Saved data entries

================================

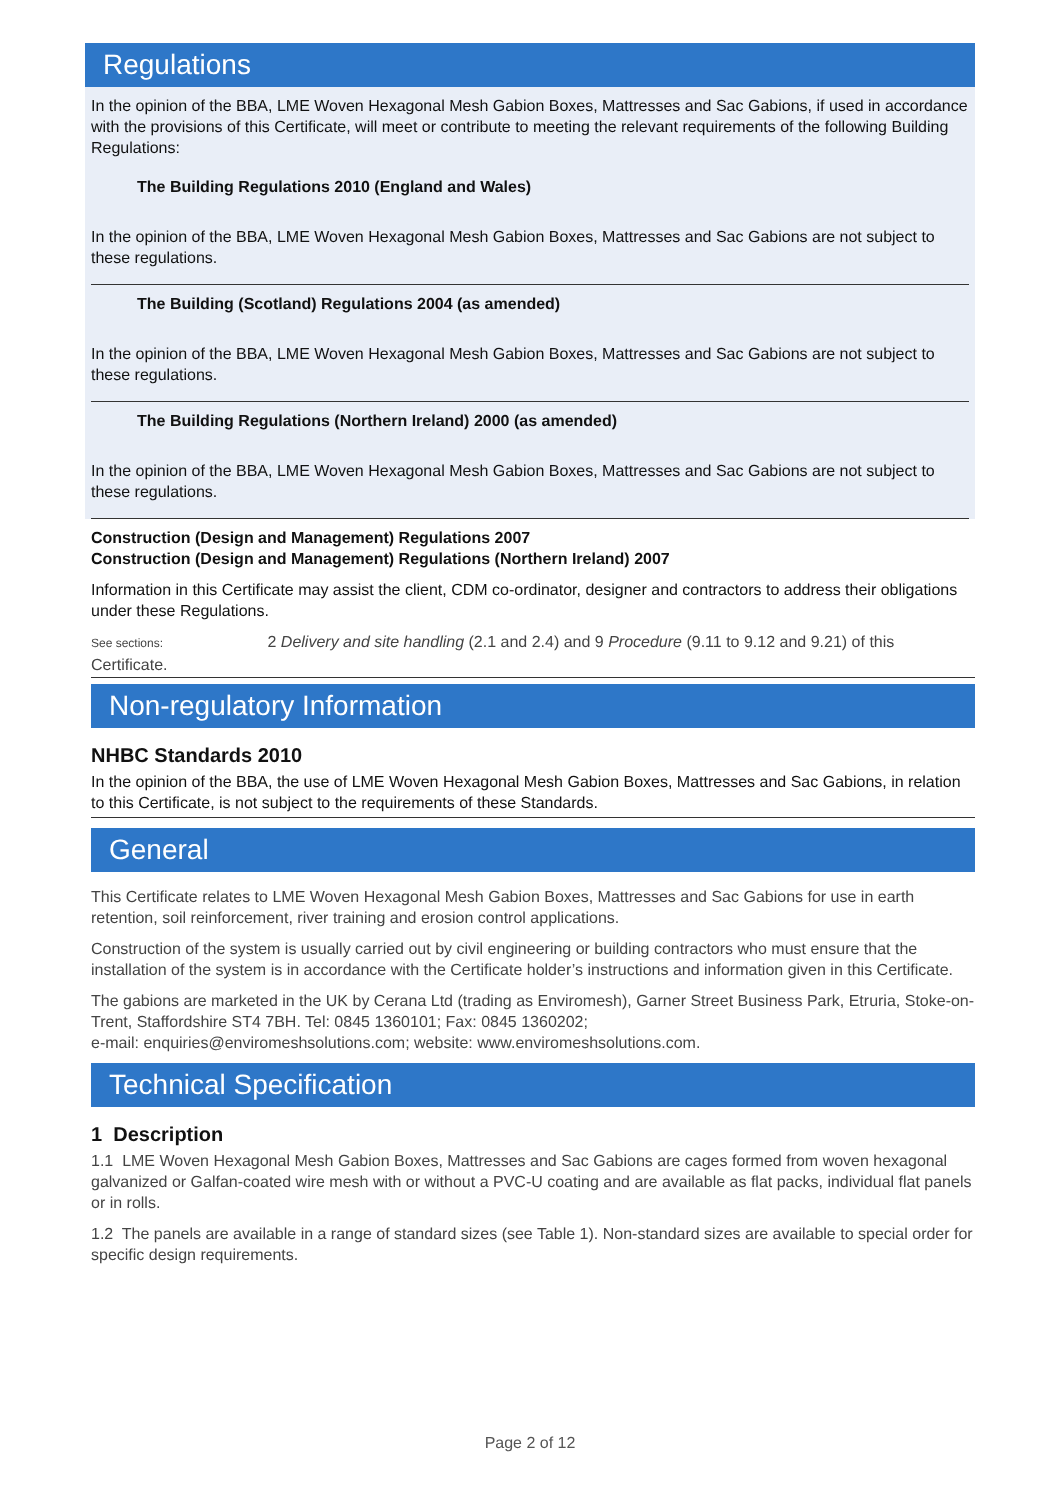Regulations
In the opinion of the BBA, LME Woven Hexagonal Mesh Gabion Boxes, Mattresses and Sac Gabions, if used in accordance with the provisions of this Certificate, will meet or contribute to meeting the relevant requirements of the following Building Regulations:
The Building Regulations 2010 (England and Wales)
In the opinion of the BBA, LME Woven Hexagonal Mesh Gabion Boxes, Mattresses and Sac Gabions are not subject to these regulations.
The Building (Scotland) Regulations 2004 (as amended)
In the opinion of the BBA, LME Woven Hexagonal Mesh Gabion Boxes, Mattresses and Sac Gabions are not subject to these regulations.
The Building Regulations (Northern Ireland) 2000 (as amended)
In the opinion of the BBA, LME Woven Hexagonal Mesh Gabion Boxes, Mattresses and Sac Gabions are not subject to these regulations.
Construction (Design and Management) Regulations 2007
Construction (Design and Management) Regulations (Northern Ireland) 2007
Information in this Certificate may assist the client, CDM co-ordinator, designer and contractors to address their obligations under these Regulations.
See sections: 2 Delivery and site handling (2.1 and 2.4) and 9 Procedure (9.11 to 9.12 and 9.21) of this Certificate.
Non-regulatory Information
NHBC Standards 2010
In the opinion of the BBA, the use of LME Woven Hexagonal Mesh Gabion Boxes, Mattresses and Sac Gabions, in relation to this Certificate, is not subject to the requirements of these Standards.
General
This Certificate relates to LME Woven Hexagonal Mesh Gabion Boxes, Mattresses and Sac Gabions for use in earth retention, soil reinforcement, river training and erosion control applications.
Construction of the system is usually carried out by civil engineering or building contractors who must ensure that the installation of the system is in accordance with the Certificate holder’s instructions and information given in this Certificate.
The gabions are marketed in the UK by Cerana Ltd (trading as Enviromesh), Garner Street Business Park, Etruria, Stoke-on-Trent, Staffordshire ST4 7BH. Tel: 0845 1360101; Fax: 0845 1360202;
e-mail: enquiries@enviromeshsolutions.com; website: www.enviromeshsolutions.com.
Technical Specification
1 Description
1.1 LME Woven Hexagonal Mesh Gabion Boxes, Mattresses and Sac Gabions are cages formed from woven hexagonal galvanized or Galfan-coated wire mesh with or without a PVC-U coating and are available as flat packs, individual flat panels or in rolls.
1.2 The panels are available in a range of standard sizes (see Table 1). Non-standard sizes are available to special order for specific design requirements.
Page 2 of 12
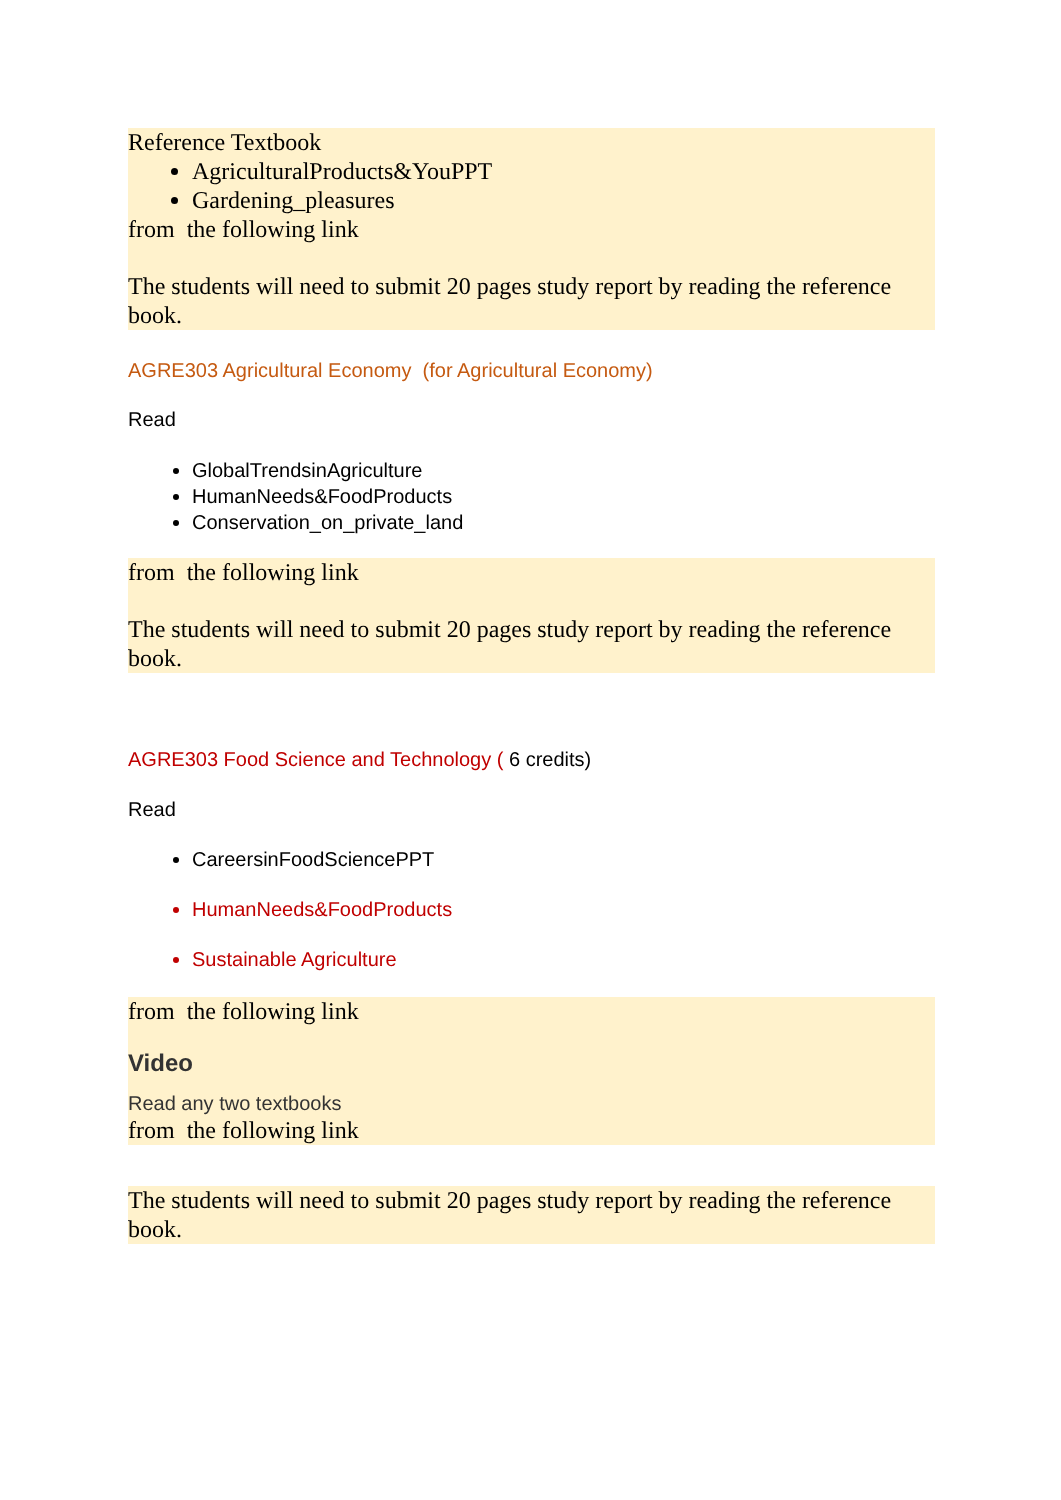Reference Textbook
AgriculturalProducts&YouPPT
Gardening_pleasures
from the following link
The students will need to submit 20 pages study report by reading the reference book.
AGRE303 Agricultural Economy (for Agricultural Economy)
Read
GlobalTrendsinAgriculture
HumanNeeds&FoodProducts
Conservation_on_private_land
from the following link
The students will need to submit 20 pages study report by reading the reference book.
AGRE303 Food Science and Technology ( 6 credits)
Read
CareersinFoodSciencePPT
HumanNeeds&FoodProducts
Sustainable Agriculture
from the following link
Video
Read any two textbooks
from the following link
The students will need to submit 20 pages study report by reading the reference book.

================================

**EXERCISE AIM:** A word-for-word copy of the records is required. Leave out every picture.

**YOUR SOLUTION:**
Regulations
In the opinion of the BBA, LME Woven Hexagonal Mesh Gabion Boxes, Mattresses and Sac Gabions, if used in accordance with the provisions of this Certificate, will meet or contribute to meeting the relevant requirements of the following Building Regulations:
The Building Regulations 2010 (England and Wales)
In the opinion of the BBA, LME Woven Hexagonal Mesh Gabion Boxes, Mattresses and Sac Gabions are not subject to these regulations.
The Building (Scotland) Regulations 2004 (as amended)
In the opinion of the BBA, LME Woven Hexagonal Mesh Gabion Boxes, Mattresses and Sac Gabions are not subject to these regulations.
The Building Regulations (Northern Ireland) 2000 (as amended)
In the opinion of the BBA, LME Woven Hexagonal Mesh Gabion Boxes, Mattresses and Sac Gabions are not subject to these regulations.
Construction (Design and Management) Regulations 2007
Construction (Design and Management) Regulations (Northern Ireland) 2007
Information in this Certificate may assist the client, CDM co-ordinator, designer and contractors to address their obligations under these Regulations.
See sections: 2 Delivery and site handling (2.1 and 2.4) and 9 Procedure (9.11 to 9.12 and 9.21) of this Certificate.
Non-regulatory Information
NHBC Standards 2010
In the opinion of the BBA, the use of LME Woven Hexagonal Mesh Gabion Boxes, Mattresses and Sac Gabions, in relation to this Certificate, is not subject to the requirements of these Standards.
General
This Certificate relates to LME Woven Hexagonal Mesh Gabion Boxes, Mattresses and Sac Gabions for use in earth retention, soil reinforcement, river training and erosion control applications.
Construction of the system is usually carried out by civil engineering or building contractors who must ensure that the installation of the system is in accordance with the Certificate holder’s instructions and information given in this Certificate.
The gabions are marketed in the UK by Cerana Ltd (trading as Enviromesh), Garner Street Business Park, Etruria, Stoke-on-Trent, Staffordshire ST4 7BH. Tel: 0845 1360101; Fax: 0845 1360202;
e-mail: enquiries@enviromeshsolutions.com; website: www.enviromeshsolutions.com.
Technical Specification
1 Description
1.1 LME Woven Hexagonal Mesh Gabion Boxes, Mattresses and Sac Gabions are cages formed from woven hexagonal galvanized or Galfan-coated wire mesh with or without a PVC-U coating and are available as flat packs, individual flat panels or in rolls.
1.2 The panels are available in a range of standard sizes (see Table 1). Non-standard sizes are available to special order for specific design requirements.
Page 2 of 12
Reference Textbook
AgriculturalProducts&YouPPT
Gardening_pleasures
from the following link
The students will need to submit 20 pages study report by reading the reference book.
AGRE303 Agricultural Economy (for Agricultural Economy)
Read
GlobalTrendsinAgriculture
HumanNeeds&FoodProducts
Conservation_on_private_land
from the following link
The students will need to submit 20 pages study report by reading the reference book.
AGRE303 Food Science and Technology ( 6 credits)
Read
CareersinFoodSciencePPT
HumanNeeds&FoodProducts
Sustainable Agriculture
from the following link
Video
Read any two textbooks
from the following link
The students will need to submit 20 pages study report by reading the reference book.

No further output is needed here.